9. An improved range of combat clothing is being developed with better water repellent characteristics. It will not, however, be completely waterproof for the reasons I have already given. In the meantime I have given instructions that commanders at all levels should be aware of the part which clothing plays in the onset of exhaustion and exposure and should seek medical advice, if necessary, for any particular exercise.

10. Second, the symptoms of exposure in Officer Cadets Kalani and Ugba were not recognised in time because cadets had been given no instruction in this subject at that stage in their course. The British Mountaineering Council's pamphlet on exposure was issued throughout the Army during the Summer of 1967 but most unfortunately the copies which were sent to Mons Officer Cadet School were not received. Copies have, of course, been obtained since the exercise. Instructions have now been given that all officer cadets are to receive train ing in the recognition and treatment of exposure before they undertake an exercise on Dartmoor, in addition to their normal first-aid training which they carry out now under normal regulations. An up-to-date and comprehensive military training pamphlet on exposure is now being prepared by the Army authorities.

11. Finally, there were lapses, small in themselves, in map-reading and the use of wireless which affected the course of events. Although I am satisfied that the general standard of training in military skills at Mons was at this stage of the course adequate for the cadets to undertake such an exercise, I have nevertheless given instructions that the training syllabi leading up to the exercise and the equipment provided for it are to be re-examined and revised where necessary.

12. I have considered whether this exercise should no longer take place in its present form. It does, however, form an essential part of the officer cadet's training. During the past years some cadets have been posted direct to battalions on active service in Borneo or carrying out internal security duties in Cyprus or Aden. Training in the Army should not involve unnecessary hazard but it must, of course, be tough and realistic and be carried out under conditions as near to operations as possible. For this reason, I have decided that the exercise should continue.

13. As a result of my inquiries, I am satisfied that, although the deaths of two cadets have pointed to the need for some improvement in the pattern of training at Mons Officer Cadet School, the instruction given to the intake of which Officer Cadets Kalani and Ugba were members, was as good as it could be at the stage of training which they had reached and within the limits of the knowledge and experience then available at the school. Equally, I am satisfied that the overall conduct of the exercise itself was satisfactory. As regards efforts to rescue the cadets, the measures taken by the officer directing the exercise and his staff, once the seriousness of the cadets' situation had been conveyed to them, were fully adequate, and indeed praiseworthy.

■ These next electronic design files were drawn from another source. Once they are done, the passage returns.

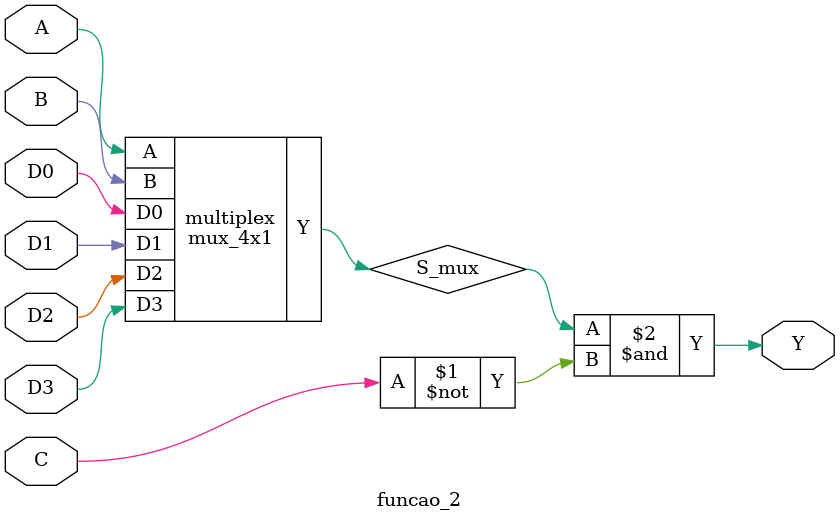
<source format=v>
module mux_4x1 (
    input A, B, D0,D1,D2,D3,
    output Y );

    assign Y = ({A,B} == 2'b00) ? D0 :
                ({A,B} == 2'b01) ? D1 :
                ({A,B} == 2'b10) ? D2 : D3;
                

endmodule

module funcao_1 (
    input A, B, D0,D1,D2,D3,
    output Y 
);

mux_4x1 multiplex(
        .A(A), 
        .B(B), 
        .D0(D0),
        .D1(D1),
        .D2(D2),
        .D3(D3),
        .Y(Y) 
);

endmodule

module funcao_2 (
    input A, B,C, D0,D1,D2,D3,
    output Y 
);
wire S_mux;
mux_4x1 multiplex(
        .A(A), 
        .B(B), 
        .D0(D0),
        .D1(D1),
        .D2(D2),
        .D3(D3),
        .Y(S_mux) 
);

assign Y = S_mux & (~C);
endmodule

</source>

14. A number of factors combined to cause the deaths of Officer Cadets Kalani and Ugba. I have considered most carefully whether any individuals should bear personal responsibility for any of these factors. I have concluded that there is no evidence to show that any individuals were culpably negligent. But there is no doubt that: there are important lessons to be drawn from this tragic accident. I believe that the changes which will now be made following my inquiries will greatly reduce the chances of a similar accident occurring again.